THE Industrial Development Corporation (IDC), a commercial arm of government, is contemplating changing its business model from a venture capital company to a development financial institution, The Financial Gazette’s Companies & Markets (C&M) has learnt.
Venture capital companies usually get significant control over company decisions in addition to a significant portion of equity in a company.
IDC’s original mandate was to promote the establishment of new industrial enterprises and the rehabilitation of existing ones but the firm had become more of a management services holding entity after the formation of Zimbabwe Development Bank (ZDB) and the Small Enterprise Development Corporation (Sedco) in the 80s.
Michael Ndudzo, IDC’s Group chief executive officer, told C&M last week that the conglomerate was working on a strategy to move away from managing own subsidiaries as is the case at the moment.
“Our strategic shift is to go back to the development finance role and reduce management services role of own subsidiaries we control,” said Ndudzo.

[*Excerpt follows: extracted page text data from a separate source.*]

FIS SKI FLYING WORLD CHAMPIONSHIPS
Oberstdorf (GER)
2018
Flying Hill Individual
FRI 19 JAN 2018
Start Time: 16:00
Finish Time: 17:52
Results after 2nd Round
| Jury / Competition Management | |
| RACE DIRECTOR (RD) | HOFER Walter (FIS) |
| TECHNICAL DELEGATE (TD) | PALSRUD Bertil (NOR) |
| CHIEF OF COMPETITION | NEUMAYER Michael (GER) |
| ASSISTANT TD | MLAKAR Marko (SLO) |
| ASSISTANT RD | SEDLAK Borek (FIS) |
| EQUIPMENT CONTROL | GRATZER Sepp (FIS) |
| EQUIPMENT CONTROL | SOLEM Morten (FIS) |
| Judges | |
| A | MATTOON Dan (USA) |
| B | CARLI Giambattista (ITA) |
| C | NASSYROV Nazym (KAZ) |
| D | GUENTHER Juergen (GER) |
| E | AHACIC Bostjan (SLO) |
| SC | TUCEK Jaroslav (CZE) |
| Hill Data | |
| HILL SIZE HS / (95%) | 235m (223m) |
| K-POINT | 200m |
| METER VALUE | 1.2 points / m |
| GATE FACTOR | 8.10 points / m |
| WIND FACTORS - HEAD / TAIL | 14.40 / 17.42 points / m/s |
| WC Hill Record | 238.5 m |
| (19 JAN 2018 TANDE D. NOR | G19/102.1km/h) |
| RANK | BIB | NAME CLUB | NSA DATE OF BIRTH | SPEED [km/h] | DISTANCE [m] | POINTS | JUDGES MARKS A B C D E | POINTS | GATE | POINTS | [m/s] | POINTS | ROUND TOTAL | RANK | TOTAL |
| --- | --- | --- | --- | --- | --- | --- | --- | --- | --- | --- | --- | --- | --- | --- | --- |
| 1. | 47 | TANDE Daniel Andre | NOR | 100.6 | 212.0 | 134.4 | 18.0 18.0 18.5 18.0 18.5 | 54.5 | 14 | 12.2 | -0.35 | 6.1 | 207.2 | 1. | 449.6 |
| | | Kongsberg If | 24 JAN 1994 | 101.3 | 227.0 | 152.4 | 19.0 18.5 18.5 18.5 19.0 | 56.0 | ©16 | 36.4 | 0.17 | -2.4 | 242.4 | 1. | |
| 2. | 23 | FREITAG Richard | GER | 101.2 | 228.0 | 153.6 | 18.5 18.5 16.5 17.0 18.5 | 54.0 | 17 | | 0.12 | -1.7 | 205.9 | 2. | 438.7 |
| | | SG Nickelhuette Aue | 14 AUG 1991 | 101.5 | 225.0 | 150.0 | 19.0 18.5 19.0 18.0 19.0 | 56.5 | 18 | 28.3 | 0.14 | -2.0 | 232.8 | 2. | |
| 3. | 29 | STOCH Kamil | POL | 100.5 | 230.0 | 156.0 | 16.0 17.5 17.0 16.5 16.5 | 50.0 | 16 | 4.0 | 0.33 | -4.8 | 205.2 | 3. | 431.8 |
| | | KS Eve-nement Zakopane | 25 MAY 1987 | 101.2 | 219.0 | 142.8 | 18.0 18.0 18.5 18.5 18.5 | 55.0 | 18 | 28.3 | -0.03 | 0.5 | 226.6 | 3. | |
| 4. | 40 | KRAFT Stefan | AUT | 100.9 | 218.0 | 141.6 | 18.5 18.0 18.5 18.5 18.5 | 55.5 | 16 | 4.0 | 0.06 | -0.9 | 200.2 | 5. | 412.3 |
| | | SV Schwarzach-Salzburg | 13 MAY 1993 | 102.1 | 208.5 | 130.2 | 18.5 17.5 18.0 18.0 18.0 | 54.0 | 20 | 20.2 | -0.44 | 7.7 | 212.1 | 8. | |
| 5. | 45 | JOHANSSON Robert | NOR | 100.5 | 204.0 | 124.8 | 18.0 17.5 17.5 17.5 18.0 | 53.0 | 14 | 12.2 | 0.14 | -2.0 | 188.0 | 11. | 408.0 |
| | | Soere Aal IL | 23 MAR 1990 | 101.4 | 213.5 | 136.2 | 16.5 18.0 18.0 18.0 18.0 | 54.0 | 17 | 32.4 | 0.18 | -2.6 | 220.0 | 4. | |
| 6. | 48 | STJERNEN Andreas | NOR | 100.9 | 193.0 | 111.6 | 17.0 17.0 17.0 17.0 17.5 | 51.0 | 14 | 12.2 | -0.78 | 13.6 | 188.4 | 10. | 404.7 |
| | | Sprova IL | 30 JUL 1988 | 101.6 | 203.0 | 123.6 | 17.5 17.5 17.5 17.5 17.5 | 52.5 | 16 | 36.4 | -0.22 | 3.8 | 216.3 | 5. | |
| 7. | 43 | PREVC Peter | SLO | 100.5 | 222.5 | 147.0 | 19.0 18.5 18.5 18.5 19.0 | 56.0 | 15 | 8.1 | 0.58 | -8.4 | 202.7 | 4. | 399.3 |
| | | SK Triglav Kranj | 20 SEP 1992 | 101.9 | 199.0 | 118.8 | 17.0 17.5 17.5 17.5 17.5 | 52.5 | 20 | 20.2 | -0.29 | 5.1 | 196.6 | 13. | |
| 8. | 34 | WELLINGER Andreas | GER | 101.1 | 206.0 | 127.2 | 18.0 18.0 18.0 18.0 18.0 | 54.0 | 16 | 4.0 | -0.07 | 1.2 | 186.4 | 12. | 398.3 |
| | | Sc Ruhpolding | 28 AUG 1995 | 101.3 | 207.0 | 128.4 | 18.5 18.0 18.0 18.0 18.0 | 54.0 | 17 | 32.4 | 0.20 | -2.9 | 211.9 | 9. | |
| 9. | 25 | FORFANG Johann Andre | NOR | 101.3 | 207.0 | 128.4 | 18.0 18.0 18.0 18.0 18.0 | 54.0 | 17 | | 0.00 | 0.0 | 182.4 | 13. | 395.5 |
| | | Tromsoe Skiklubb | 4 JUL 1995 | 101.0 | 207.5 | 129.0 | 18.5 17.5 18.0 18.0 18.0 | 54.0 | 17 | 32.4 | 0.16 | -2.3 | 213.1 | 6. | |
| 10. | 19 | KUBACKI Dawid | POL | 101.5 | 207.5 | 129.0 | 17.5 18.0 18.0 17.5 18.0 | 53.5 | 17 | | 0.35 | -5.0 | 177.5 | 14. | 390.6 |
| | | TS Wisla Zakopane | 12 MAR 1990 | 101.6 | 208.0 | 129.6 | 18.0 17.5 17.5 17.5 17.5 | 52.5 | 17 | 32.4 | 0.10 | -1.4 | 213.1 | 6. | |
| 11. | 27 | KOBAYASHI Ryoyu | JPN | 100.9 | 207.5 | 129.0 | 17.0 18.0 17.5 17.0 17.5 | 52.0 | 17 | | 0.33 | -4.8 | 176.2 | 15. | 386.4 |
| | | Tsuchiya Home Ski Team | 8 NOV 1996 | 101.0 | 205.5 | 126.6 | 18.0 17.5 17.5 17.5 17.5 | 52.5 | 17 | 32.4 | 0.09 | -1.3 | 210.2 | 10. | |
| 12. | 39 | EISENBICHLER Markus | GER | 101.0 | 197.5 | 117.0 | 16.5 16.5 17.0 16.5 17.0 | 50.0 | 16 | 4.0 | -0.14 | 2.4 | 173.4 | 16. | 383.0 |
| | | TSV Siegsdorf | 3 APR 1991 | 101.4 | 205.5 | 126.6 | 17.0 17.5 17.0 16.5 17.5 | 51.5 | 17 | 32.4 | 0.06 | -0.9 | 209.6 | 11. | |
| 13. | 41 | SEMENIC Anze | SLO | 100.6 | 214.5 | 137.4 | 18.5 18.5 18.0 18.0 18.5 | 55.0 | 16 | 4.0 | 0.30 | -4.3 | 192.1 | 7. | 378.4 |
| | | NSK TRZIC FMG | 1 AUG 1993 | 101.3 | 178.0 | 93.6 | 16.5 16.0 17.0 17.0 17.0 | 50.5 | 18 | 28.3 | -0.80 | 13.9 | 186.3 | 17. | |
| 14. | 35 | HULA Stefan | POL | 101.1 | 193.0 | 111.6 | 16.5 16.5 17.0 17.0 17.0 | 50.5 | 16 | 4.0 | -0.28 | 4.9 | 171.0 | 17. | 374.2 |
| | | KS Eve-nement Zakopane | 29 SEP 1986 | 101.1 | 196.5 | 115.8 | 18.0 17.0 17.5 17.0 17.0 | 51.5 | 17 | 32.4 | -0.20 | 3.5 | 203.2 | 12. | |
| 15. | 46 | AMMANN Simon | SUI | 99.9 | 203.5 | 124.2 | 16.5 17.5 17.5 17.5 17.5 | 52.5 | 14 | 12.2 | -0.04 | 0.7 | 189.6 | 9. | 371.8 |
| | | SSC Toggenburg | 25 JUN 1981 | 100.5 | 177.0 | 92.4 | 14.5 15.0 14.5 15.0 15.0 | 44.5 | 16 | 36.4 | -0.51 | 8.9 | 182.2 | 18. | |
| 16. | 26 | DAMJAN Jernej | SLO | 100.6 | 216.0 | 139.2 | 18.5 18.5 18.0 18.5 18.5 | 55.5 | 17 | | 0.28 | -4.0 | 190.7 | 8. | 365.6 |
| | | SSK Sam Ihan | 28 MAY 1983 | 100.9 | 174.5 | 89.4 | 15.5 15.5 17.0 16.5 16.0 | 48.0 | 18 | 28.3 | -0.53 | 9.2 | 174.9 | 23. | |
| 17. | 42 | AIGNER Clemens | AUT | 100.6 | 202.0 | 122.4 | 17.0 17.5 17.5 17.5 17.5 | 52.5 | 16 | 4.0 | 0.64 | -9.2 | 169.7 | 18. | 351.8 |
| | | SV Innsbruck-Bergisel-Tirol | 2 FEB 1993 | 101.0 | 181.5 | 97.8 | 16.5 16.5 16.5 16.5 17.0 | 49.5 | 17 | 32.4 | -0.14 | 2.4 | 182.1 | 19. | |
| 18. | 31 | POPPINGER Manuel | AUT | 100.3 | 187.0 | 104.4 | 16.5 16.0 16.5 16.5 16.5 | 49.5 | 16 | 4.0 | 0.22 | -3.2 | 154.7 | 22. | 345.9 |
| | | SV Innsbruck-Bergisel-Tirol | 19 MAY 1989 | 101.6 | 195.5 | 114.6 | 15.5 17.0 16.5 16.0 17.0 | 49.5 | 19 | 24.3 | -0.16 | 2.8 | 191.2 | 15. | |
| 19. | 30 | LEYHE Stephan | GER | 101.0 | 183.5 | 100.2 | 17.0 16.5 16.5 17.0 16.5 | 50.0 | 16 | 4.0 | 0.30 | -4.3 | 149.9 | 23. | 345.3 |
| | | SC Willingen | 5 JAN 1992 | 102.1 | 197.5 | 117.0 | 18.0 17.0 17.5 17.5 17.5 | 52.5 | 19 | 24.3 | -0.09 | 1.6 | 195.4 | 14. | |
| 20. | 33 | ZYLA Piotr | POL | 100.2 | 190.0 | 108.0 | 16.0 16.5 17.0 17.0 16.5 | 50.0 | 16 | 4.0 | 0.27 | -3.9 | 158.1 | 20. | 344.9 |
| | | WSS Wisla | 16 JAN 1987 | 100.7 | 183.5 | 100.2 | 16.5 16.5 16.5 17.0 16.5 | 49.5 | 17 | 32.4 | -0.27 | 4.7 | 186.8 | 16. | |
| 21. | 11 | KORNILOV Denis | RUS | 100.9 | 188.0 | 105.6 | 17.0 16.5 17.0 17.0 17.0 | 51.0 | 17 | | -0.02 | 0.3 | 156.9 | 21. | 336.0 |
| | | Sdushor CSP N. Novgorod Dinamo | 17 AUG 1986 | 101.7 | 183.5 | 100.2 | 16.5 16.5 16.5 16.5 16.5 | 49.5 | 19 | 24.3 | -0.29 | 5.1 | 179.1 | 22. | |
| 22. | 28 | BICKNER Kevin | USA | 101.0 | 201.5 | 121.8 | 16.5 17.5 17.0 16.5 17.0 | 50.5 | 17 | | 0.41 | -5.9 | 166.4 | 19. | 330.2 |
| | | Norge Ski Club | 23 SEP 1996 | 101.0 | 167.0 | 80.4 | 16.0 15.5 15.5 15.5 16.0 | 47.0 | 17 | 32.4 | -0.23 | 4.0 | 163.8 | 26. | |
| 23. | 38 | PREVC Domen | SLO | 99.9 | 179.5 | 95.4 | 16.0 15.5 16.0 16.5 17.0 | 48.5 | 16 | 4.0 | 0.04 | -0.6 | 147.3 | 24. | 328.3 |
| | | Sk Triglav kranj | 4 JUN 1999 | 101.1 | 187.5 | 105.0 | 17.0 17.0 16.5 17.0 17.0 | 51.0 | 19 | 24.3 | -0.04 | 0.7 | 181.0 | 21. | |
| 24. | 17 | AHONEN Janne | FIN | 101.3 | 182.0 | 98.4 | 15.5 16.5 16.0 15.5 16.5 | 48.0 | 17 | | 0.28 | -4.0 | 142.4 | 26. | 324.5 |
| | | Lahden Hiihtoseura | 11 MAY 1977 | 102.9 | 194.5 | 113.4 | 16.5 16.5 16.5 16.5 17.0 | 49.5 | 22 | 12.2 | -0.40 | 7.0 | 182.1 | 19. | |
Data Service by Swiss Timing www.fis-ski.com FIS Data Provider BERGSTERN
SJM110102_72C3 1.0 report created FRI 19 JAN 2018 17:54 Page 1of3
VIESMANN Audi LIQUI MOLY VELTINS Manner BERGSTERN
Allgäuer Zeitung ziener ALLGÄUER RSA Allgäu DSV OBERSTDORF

“We thus may retain shares in key large strategic investments but not necessarily running or controlling them anymore. Our experience in running industrial enterprises will thus be used to evaluate feasibility of proposals and mobilise resources to capacitate new upcoming entrepreneurs and formal competitive enterprises in value addition of minerals, agricultural and knowledge industries.”
He said that to execute this strategy, IDC was courting investors to dilute its shareholding in strategic companies they control and completely divest from some of its smaller subsidiaries.
“To do this we have to salvage value from existing investments, by allowing dilution in the major strategic ones so as to rehabilitate their production equipment to globally competitive levels. We also wish to divest in small to medium scale ventures which are mature and running, first to existing partners and to consortium of indigenous investors wherever practicable.
“We would use any such recovered capital, complemented by bonds and long term capital to fund the transformation, so that we become the dynamic driver for industrial development, receiving and evaluating projects from the broad based investing public.
“We would then fund them with appropriate tenure funding of both debt and equity, than a static management services and investment warehouse holding entity we had become, as that is what the economy needs to reverse de-industrialisation of last decade and grow real output, incomes and tax base at a faster pace, empowering and capacitating entrepreneurs in the process and collaborating with research and tertiary institutions,” Ndudzo said.
IDC controls more than 15 companies with interests across different industrial sectors.
It partnered the Japanese in the motor industry (Willowvale Mazda Motor Industries (WMMI), Amtec, Deven, Autologistics), the Italians in granite (Stone Holdings and Zimrock), the Iranians in textiles (Modzone), the South Africans in aluminium extrusions and castings (Almin metal), the Chinese in cement (SZCC), the Malaysians in industrial real estate, Sunway city, the Indians in agro processing (Surface investments) and the French in horticulture (Bonnezim now liquidated).
It also partnered local conglomerates TA Holdings in fertiliser manufacturing (Zimbabwe Fertilizer Company (ZFC) and Sable Chemicals), Treger Group of Companies in Zimbabwe Grain Bag and AICO in food processing concern Olivine Industries.
Last month, Ndudzo told C&M that IDC was courting suitors for US$140 million to recapitalise its ailing subsidiaries, a move which will stimulate production in these subsidiaries.
One of only a few State-owned firms to have consistently declared dividends since independence in 1980, IDC’s fortunes were affected by an unprecedented economic crisis that swept through the country during the decade to 2008, debilitating industry and ravaging the economy, now without a domestic currency and grappling with a liquidity crunch.
Government, the sole shareholder in IDC, has been unable to bail out the investment company with cash to allow it to recapitalise a number of its subsidiaries, with outgoing Finance Minister Tendai Biti having recently ordered IDC executives to approach banks for loans.